> _TASK OBJECTIVE_
From first line to last, print the records exactly, but leave out the pictures.

[Records drawn from a dataset]

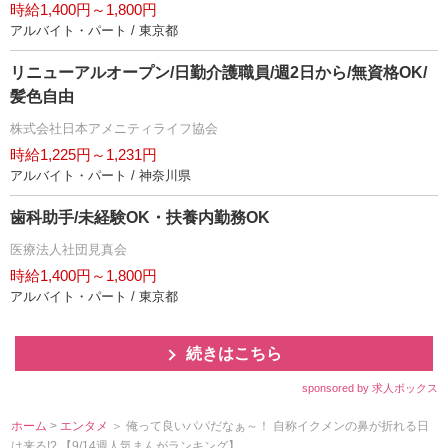
時給1,400円～1,800円
アルバイト・パート / 東京都
リニューアルオープン/日勤介護職員/週2日から/無資格OK/
髪色自由
株式会社日本アメニティライフ協会
時給1,225円～1,231円
アルバイト・パート / 神奈川県
歯科助手/未経験OK・扶養内勤務OK
医療法人社団見真会
時給1,400円～1,800円
アルバイト・パート / 東京都
続きはこちら
sponsored by 求人ボックス
ホーム
>
エンタメ
＞ 俺って良いパパだなぁ～！ 自称イクメンの鼻が折れる日
は来る!? 【9/14週人気まんがランキング】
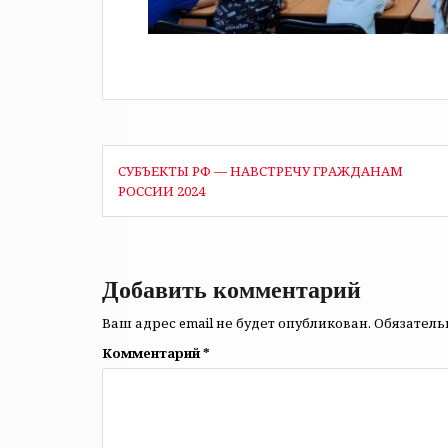
Навигация
СУБЪЕКТЫ РФ — НАВСТРЕЧУ ГРАЖДАНАМ
по
РОССИИ 2024
записям
Добавить комментарий
Ваш адрес email не будет опубликован.
Обязател
Комментарий
*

> _OUTPUT FOR THIS TASK_
時給1,400円～1,800円
アルバイト・パート / 東京都
リニューアルオープン/日勤介護職員/週2日から/無資格OK/
髪色自由
株式会社日本アメニティライフ協会
時給1,225円～1,231円
アルバイト・パート / 神奈川県
歯科助手/未経験OK・扶養内勤務OK
医療法人社団見真会
時給1,400円～1,800円
アルバイト・パート / 東京都
続きはこちら
sponsored by 求人ボックス
ホーム
>
エンタメ
＞ 俺って良いパパだなぁ～！ 自称イクメンの鼻が折れる日
は来る!? 【9/14週人気まんがランキング】
Навигация
СУБЪЕКТЫ РФ — НАВСТРЕЧУ ГРАЖДАНАМ
по
РОССИИ 2024
записям
Добавить комментарий
Ваш адрес email не будет опубликован.
Обязател
Комментарий
*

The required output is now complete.